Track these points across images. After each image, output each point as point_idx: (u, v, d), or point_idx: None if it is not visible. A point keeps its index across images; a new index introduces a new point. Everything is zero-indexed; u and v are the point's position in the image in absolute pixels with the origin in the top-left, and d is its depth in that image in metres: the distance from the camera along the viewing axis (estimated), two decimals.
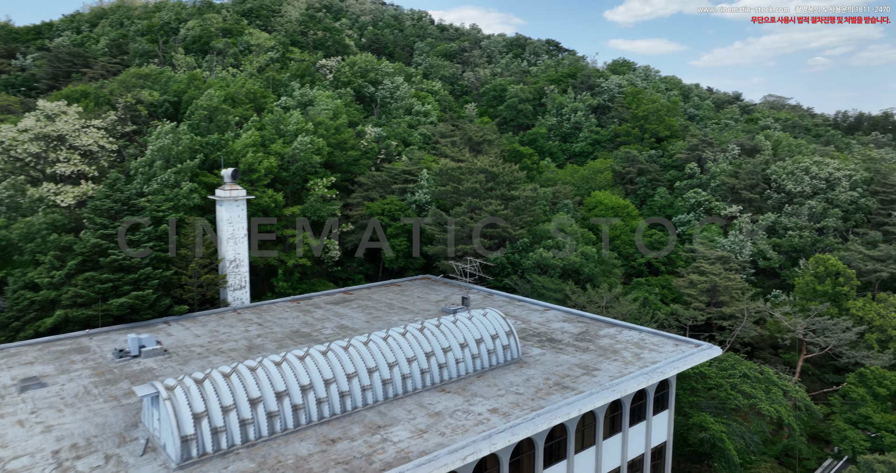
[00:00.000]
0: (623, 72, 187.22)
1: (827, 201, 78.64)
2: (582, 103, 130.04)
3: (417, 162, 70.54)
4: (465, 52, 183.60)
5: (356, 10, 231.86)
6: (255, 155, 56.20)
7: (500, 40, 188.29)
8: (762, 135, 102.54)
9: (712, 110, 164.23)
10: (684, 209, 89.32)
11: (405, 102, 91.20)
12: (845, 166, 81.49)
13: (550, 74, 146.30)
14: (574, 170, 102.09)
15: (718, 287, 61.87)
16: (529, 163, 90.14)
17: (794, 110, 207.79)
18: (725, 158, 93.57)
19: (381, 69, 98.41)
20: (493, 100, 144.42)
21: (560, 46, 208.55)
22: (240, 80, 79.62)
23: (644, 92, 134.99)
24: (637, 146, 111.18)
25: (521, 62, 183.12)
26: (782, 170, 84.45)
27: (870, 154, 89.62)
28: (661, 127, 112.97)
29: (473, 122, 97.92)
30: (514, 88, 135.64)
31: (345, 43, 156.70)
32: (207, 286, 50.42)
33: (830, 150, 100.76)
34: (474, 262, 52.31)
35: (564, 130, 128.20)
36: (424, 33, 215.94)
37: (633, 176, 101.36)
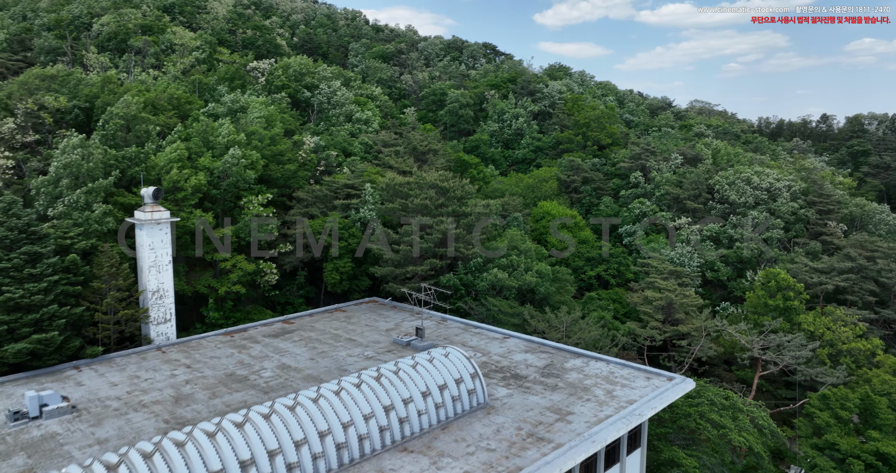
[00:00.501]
==
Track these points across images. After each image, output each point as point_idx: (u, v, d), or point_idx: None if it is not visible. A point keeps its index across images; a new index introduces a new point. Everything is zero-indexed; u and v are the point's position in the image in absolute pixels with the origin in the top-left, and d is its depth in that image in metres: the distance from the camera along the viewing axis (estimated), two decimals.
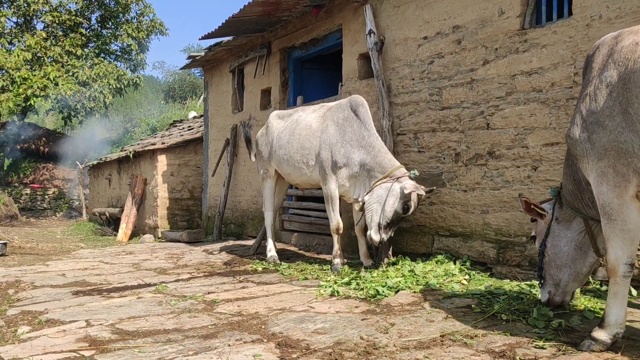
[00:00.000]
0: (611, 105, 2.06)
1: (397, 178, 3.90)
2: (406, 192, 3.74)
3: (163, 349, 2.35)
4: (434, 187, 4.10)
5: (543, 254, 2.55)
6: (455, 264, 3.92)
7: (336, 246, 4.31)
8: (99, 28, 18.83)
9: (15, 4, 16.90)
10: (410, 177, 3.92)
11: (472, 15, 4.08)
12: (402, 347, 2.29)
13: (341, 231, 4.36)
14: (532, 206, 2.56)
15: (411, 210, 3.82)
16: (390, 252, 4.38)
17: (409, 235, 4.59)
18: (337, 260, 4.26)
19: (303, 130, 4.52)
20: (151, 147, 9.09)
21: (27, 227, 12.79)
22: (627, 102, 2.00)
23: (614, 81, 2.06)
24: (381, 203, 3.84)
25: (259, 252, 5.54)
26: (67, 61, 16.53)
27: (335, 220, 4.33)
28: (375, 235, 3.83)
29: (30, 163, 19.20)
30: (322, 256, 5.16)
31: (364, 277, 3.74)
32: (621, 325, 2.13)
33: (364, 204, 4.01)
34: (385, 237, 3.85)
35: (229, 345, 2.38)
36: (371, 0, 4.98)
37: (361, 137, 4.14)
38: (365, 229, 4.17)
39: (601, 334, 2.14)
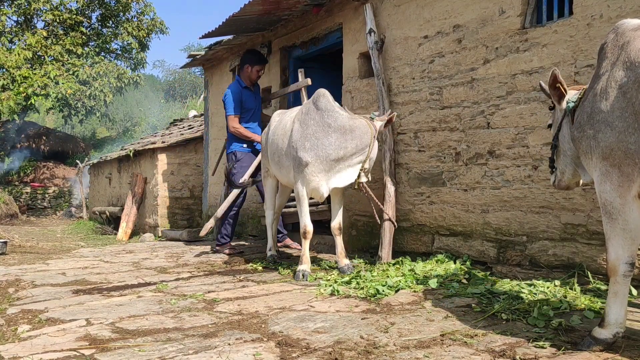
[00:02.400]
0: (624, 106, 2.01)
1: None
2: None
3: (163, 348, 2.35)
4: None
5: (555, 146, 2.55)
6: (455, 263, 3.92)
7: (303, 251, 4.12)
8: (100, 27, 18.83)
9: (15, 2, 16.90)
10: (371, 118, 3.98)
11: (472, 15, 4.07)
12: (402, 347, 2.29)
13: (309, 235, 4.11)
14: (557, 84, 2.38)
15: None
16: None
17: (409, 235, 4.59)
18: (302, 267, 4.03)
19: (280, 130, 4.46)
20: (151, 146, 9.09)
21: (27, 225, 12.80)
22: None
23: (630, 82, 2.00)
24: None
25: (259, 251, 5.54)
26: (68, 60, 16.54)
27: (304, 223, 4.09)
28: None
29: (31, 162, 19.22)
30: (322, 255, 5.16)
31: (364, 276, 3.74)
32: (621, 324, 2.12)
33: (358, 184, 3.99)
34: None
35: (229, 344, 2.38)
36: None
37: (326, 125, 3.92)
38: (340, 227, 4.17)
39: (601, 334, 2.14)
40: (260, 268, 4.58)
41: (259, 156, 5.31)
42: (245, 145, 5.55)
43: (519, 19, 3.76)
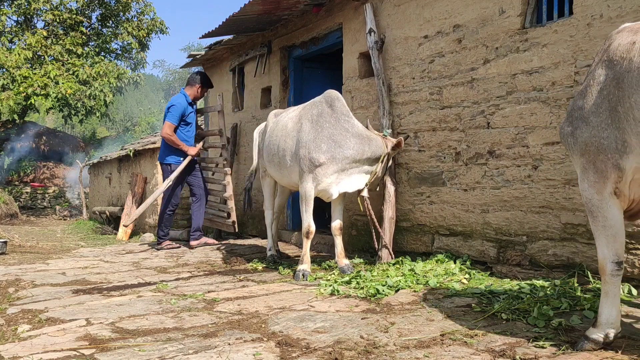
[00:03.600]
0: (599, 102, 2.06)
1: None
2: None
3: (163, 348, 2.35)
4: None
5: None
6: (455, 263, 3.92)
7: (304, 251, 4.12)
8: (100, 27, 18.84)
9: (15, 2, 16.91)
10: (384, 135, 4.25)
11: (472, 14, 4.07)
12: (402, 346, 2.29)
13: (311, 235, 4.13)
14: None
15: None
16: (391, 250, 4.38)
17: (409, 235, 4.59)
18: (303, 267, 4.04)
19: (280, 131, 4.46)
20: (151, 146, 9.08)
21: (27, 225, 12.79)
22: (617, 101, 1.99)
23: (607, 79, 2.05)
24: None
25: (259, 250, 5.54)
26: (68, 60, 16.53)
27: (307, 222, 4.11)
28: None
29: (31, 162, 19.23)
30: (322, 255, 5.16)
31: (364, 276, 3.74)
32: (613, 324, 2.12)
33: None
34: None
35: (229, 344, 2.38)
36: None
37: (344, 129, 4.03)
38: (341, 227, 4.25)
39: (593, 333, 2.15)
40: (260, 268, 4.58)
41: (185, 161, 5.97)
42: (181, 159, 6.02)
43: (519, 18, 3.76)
...
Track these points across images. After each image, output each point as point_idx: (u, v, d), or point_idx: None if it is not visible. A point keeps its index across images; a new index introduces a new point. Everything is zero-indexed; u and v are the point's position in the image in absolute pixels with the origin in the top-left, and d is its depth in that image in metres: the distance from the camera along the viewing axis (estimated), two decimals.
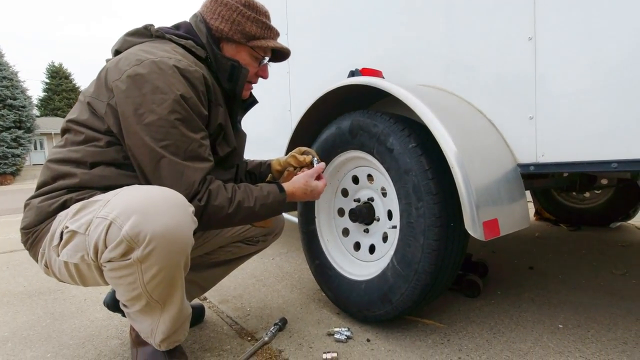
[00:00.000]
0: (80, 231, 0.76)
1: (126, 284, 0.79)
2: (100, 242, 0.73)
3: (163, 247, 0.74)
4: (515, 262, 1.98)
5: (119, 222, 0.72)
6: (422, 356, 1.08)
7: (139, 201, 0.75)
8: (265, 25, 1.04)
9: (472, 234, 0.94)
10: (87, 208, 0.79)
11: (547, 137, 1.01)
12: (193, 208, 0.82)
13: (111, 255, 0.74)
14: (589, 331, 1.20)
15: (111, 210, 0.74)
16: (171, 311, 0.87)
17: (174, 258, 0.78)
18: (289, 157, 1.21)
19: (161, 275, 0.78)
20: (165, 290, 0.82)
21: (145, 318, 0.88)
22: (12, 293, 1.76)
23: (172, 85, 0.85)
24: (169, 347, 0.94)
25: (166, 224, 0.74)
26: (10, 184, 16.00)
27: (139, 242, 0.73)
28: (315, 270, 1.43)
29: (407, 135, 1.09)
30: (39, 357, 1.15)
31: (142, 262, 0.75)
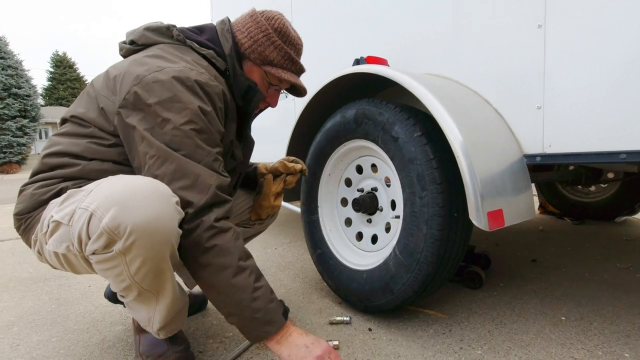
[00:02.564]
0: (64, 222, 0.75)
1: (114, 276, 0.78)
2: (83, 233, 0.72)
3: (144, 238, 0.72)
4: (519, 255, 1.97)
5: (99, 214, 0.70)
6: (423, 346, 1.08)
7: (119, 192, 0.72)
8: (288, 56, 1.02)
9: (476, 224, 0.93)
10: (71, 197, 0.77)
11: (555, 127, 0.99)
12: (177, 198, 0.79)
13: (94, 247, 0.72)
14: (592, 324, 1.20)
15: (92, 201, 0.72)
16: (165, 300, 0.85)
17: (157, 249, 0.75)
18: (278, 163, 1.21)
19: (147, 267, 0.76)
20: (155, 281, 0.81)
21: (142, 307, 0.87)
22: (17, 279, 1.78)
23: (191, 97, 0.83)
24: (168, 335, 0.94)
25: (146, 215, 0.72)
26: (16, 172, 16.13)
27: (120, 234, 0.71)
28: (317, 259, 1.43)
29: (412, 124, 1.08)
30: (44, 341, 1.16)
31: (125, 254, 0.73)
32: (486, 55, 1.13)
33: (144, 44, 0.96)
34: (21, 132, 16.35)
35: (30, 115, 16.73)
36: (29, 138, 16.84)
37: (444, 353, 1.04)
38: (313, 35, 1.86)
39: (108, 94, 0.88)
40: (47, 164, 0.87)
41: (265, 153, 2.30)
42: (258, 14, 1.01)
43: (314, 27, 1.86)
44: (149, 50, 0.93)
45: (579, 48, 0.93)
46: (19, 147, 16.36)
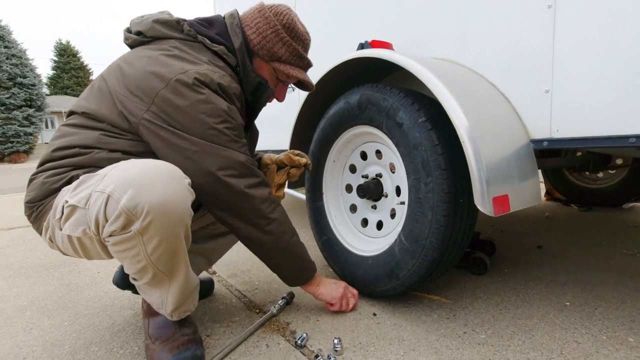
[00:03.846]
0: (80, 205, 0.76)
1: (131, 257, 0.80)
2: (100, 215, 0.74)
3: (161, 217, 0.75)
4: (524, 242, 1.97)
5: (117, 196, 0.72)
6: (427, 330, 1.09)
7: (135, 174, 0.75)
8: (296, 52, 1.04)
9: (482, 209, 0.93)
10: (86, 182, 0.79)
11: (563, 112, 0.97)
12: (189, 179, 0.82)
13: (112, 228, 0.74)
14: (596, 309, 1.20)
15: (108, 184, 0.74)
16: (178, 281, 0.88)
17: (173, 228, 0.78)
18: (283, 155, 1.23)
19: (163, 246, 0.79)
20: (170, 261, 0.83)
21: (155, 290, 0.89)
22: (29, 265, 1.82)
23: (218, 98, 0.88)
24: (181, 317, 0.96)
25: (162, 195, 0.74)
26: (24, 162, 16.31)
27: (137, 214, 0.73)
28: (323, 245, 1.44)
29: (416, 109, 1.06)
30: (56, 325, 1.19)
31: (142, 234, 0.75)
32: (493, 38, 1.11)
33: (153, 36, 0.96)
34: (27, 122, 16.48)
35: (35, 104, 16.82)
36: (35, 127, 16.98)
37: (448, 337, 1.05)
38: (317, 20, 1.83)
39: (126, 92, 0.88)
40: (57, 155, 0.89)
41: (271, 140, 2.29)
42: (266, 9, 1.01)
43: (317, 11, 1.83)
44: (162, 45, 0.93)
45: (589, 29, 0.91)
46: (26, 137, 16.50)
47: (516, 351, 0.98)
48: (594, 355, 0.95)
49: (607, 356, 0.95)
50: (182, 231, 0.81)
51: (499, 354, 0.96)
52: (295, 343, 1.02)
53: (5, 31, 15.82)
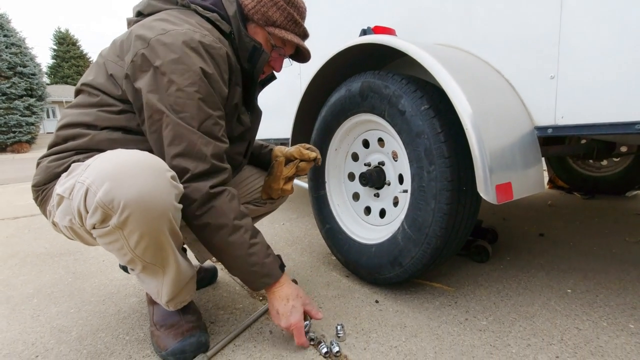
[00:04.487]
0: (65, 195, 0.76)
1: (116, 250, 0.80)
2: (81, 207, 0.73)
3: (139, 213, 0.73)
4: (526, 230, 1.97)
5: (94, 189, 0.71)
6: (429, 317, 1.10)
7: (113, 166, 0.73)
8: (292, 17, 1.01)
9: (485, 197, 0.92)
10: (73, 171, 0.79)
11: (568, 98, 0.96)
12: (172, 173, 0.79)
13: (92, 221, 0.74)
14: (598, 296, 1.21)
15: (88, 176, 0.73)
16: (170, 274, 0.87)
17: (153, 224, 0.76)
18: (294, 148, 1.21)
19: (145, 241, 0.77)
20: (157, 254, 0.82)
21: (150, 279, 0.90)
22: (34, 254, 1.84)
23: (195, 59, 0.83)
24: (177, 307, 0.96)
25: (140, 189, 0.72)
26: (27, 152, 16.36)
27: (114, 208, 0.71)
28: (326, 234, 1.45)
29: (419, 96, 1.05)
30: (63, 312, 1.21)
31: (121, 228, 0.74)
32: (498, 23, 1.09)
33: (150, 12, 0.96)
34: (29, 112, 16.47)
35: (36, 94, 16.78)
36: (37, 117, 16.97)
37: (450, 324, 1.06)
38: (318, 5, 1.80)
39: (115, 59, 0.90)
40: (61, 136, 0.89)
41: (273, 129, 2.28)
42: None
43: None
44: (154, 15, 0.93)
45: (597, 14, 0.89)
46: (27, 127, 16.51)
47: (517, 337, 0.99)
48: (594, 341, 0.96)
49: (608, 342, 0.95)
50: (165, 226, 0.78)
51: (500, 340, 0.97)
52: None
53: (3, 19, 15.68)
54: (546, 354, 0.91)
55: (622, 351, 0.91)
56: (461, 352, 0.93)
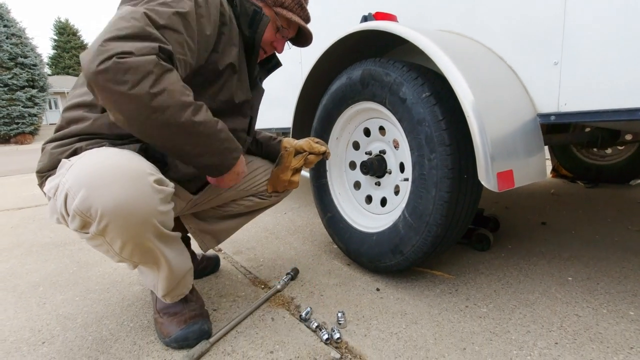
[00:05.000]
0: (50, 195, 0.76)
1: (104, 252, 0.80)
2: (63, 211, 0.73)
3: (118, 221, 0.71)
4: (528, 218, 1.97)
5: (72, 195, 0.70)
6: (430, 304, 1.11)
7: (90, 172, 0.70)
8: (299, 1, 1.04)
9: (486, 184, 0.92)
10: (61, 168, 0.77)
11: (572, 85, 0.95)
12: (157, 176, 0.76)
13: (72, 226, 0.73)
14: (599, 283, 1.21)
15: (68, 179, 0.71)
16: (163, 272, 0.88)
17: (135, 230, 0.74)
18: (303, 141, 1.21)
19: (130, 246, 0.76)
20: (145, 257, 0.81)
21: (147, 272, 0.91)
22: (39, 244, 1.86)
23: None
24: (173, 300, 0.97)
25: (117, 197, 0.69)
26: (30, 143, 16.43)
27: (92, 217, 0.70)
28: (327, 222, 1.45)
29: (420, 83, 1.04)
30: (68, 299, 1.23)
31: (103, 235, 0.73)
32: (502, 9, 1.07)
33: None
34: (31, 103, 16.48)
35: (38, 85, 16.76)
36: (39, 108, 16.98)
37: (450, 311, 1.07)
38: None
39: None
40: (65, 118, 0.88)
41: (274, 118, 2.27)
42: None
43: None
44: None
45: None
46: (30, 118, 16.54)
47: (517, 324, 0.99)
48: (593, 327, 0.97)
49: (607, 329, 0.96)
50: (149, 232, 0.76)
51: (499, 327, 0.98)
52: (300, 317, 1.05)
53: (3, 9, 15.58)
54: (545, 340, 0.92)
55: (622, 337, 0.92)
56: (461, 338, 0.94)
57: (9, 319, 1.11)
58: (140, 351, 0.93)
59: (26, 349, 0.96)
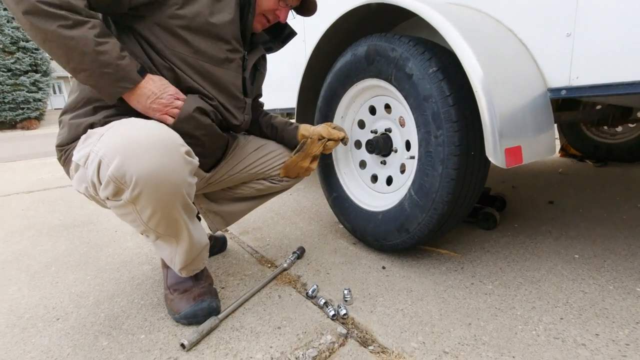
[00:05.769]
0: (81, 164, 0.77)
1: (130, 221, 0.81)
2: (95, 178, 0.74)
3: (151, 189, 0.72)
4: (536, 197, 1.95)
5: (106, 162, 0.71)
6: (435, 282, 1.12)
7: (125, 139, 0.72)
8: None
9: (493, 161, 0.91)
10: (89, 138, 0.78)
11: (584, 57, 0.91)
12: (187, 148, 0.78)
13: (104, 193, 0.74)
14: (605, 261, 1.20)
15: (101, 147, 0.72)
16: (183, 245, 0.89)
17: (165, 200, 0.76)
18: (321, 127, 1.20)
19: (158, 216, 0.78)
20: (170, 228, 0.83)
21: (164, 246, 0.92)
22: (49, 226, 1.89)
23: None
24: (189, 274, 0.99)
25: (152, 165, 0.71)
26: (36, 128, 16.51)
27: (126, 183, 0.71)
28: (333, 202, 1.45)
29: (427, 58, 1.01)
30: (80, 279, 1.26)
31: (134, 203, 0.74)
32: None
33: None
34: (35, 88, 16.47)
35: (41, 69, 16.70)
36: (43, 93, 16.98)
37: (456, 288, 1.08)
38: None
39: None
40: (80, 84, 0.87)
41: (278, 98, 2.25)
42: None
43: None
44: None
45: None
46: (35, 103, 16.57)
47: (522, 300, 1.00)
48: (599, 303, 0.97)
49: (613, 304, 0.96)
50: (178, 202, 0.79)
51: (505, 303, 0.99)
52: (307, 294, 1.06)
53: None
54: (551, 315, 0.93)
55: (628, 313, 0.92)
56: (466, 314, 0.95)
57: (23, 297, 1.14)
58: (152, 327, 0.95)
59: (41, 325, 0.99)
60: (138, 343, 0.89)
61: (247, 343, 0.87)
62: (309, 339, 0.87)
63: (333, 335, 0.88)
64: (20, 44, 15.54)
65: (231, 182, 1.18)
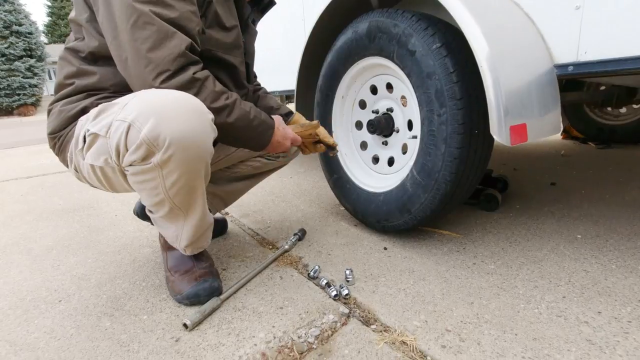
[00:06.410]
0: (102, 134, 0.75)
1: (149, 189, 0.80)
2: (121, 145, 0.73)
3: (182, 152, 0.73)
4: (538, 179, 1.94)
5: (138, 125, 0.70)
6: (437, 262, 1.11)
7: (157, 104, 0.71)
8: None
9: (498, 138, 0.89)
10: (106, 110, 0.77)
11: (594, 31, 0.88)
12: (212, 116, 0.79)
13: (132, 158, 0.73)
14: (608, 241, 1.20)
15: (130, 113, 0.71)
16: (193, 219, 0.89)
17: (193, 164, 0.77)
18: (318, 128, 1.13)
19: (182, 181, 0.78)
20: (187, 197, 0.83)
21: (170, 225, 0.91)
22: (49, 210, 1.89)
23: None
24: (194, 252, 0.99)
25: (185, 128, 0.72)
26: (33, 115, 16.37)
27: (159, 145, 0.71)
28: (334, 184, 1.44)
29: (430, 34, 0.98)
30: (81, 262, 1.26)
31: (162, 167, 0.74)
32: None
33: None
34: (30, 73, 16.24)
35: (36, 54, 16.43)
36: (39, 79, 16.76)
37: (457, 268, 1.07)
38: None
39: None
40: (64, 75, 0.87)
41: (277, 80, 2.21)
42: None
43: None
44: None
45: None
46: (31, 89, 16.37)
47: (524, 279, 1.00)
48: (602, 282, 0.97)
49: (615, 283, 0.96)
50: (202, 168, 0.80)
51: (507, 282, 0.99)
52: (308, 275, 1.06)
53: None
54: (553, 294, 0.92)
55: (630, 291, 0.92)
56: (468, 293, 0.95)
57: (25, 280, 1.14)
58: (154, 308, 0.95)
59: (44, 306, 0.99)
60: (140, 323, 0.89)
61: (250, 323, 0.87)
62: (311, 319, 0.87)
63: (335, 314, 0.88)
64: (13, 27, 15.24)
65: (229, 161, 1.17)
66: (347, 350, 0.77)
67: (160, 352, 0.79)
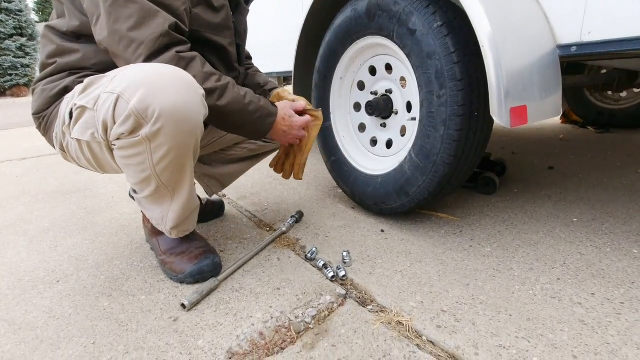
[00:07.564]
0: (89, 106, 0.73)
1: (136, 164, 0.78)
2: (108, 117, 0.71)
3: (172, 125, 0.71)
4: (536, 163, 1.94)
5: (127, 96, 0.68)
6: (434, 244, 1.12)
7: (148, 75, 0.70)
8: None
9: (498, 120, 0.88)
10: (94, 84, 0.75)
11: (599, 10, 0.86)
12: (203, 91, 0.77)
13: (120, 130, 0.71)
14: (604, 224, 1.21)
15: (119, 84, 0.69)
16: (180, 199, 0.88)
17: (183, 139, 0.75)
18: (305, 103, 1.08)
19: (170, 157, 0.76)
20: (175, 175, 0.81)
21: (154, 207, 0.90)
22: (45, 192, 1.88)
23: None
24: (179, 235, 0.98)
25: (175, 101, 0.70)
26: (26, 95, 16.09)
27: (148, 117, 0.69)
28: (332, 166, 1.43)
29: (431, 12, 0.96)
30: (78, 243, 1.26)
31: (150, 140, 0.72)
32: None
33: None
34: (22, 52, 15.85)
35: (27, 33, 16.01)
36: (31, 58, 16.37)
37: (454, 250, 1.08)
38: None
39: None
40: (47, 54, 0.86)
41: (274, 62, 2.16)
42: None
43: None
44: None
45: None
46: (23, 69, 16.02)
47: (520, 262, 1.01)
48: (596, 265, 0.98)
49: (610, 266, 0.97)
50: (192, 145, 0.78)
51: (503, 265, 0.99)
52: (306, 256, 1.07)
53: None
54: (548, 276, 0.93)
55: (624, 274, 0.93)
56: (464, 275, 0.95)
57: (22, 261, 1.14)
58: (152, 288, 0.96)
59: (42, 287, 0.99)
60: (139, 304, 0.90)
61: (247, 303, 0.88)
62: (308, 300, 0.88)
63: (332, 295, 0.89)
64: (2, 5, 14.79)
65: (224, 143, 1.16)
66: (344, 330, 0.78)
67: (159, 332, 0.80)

# YOUR GOAL
As listed above, the lines from the line with "24: (169, 347, 0.94)" to the line with "31: (142, 262, 0.75)" are to be echoed exactly, with both ends included and nothing added.

# EXERCISE SOLUTION
24: (169, 347, 0.94)
25: (166, 224, 0.74)
26: (10, 184, 16.00)
27: (139, 242, 0.73)
28: (315, 270, 1.43)
29: (407, 135, 1.09)
30: (39, 357, 1.15)
31: (142, 262, 0.75)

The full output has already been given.